* WHAT YOU SHOULD DO *
Below are some records: retype them all exactly, but not the pictures.

━━━ RECORDS FOR PROCESSING ━━━

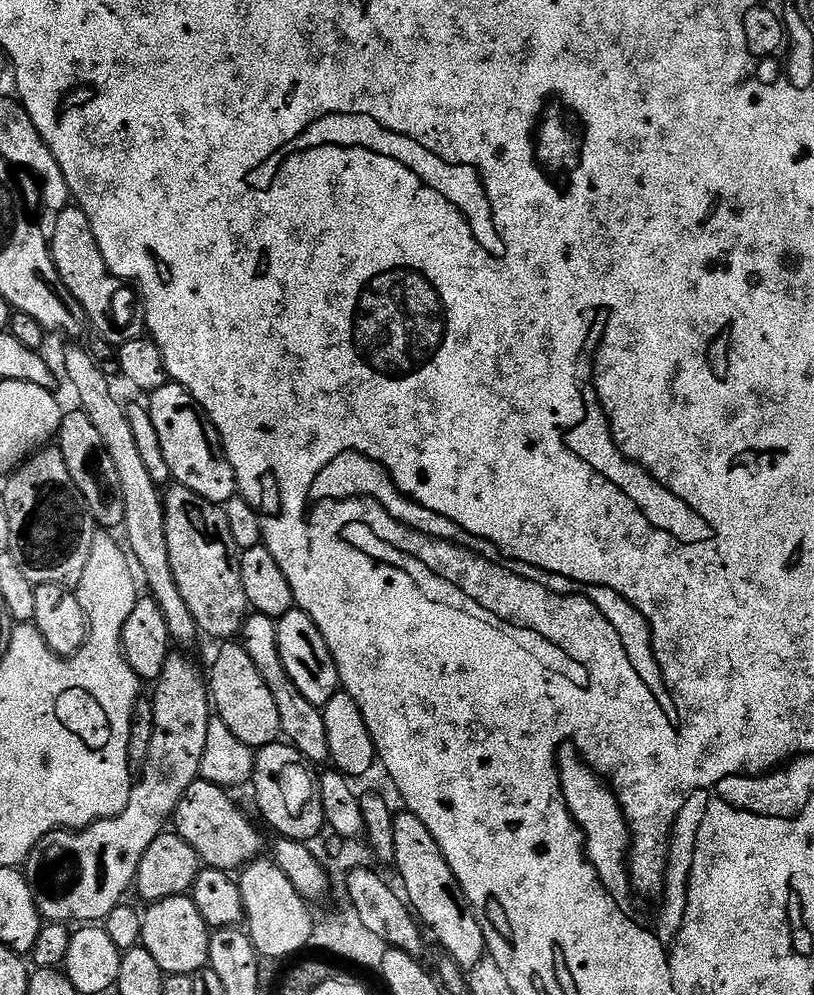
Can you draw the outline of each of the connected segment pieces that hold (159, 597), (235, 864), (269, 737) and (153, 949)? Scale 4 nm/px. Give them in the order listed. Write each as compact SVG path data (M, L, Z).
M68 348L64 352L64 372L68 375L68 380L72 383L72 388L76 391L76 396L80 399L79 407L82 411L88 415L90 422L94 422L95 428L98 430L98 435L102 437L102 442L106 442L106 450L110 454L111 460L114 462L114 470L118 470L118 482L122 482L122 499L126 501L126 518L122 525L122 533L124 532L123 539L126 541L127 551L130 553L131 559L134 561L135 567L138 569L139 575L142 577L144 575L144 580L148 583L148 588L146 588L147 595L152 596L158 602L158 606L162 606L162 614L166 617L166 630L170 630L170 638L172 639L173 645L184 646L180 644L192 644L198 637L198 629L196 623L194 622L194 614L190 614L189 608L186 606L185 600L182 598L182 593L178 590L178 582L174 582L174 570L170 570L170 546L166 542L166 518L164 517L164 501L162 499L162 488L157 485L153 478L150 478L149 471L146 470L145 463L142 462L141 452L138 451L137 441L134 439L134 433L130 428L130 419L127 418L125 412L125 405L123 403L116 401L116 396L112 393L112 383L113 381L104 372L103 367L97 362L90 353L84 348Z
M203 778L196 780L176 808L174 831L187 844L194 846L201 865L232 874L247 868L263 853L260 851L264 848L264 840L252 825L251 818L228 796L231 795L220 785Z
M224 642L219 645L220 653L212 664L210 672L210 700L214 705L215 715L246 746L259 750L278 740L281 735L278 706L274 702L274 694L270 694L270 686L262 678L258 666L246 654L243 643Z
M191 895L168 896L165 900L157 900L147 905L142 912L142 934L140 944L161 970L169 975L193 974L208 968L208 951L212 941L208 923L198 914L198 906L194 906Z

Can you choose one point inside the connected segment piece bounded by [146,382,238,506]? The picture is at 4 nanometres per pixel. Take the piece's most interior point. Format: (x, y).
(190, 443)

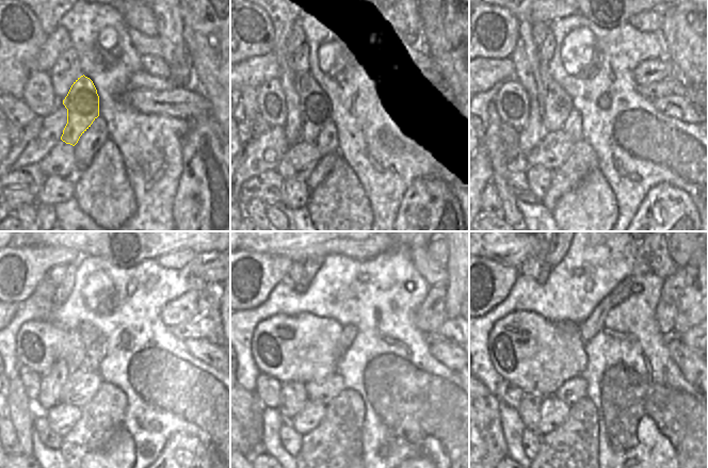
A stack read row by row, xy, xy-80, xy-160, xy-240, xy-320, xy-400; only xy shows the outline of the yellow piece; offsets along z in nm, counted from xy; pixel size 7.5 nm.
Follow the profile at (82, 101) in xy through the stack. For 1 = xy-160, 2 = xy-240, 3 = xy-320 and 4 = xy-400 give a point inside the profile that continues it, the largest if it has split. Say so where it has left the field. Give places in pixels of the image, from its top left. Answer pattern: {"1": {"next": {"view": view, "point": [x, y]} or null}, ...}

━━━

* EXERCISE RESPONSE *
Can you draw the outline of each of the connected segment pieces that hold (159, 597), (235, 864), (269, 737) and (153, 949)? Scale 4 nm/px. Give them in the order listed. Write each as compact SVG path data (M, L, Z).
M68 348L64 352L64 372L68 375L68 380L72 383L72 388L76 391L76 396L80 399L79 407L82 411L88 415L90 422L94 422L95 428L98 430L98 435L102 437L102 442L106 442L106 450L110 454L111 460L114 462L114 470L118 470L118 482L122 482L122 499L126 501L126 518L122 525L122 533L124 532L123 539L126 541L127 551L130 553L131 559L134 561L135 567L138 569L139 575L142 577L144 575L144 580L148 583L148 588L146 588L147 595L152 596L158 602L158 606L162 606L162 614L166 617L166 630L170 630L170 638L172 639L173 645L184 646L180 644L192 644L198 637L198 629L196 623L194 622L194 614L190 614L189 608L186 606L185 600L182 598L182 593L178 590L178 582L174 582L174 570L170 570L170 546L166 542L166 518L164 517L164 501L162 499L162 488L157 485L153 478L150 478L149 471L146 470L145 463L142 462L141 452L138 451L137 441L134 439L134 433L130 428L130 419L127 418L125 412L125 405L123 403L116 401L116 396L112 393L112 383L113 381L104 372L103 367L97 362L90 353L84 348Z
M203 778L196 780L176 808L174 831L187 844L194 846L201 865L232 874L247 868L263 853L260 851L264 848L264 840L252 825L251 818L228 796L231 795L220 785Z
M224 642L219 645L220 653L212 664L210 672L210 700L214 705L215 715L246 746L259 750L278 740L281 735L278 706L274 702L274 694L270 694L270 686L262 678L258 666L246 654L243 643Z
M191 895L168 896L165 900L157 900L147 905L142 912L142 934L140 944L161 970L169 975L193 974L208 968L208 951L212 941L208 923L198 914L198 906L194 906Z

Can you choose one point inside the connected segment piece bounded by [146,382,238,506]? The picture is at 4 nanometres per pixel. Take the piece's most interior point. Format: (x, y).
(190, 443)

A stack read row by row, xy, xy-80, xy-160, xy-240, xy-320, xy-400; only xy shows the outline of the yellow piece; offsets along z in nm, counted from xy; pixel size 7.5 nm.
Follow the profile at (82, 101) in xy through the stack. For 1 = xy-160, 2 = xy-240, 3 = xy-320 and 4 = xy-400 give a point inside the profile that continues it, the largest if it has split. Say so where it has left the field. Give places in pixels of the image, from its top left. Answer pattern: {"1": {"next": {"view": view, "point": [x, y]} or null}, ...}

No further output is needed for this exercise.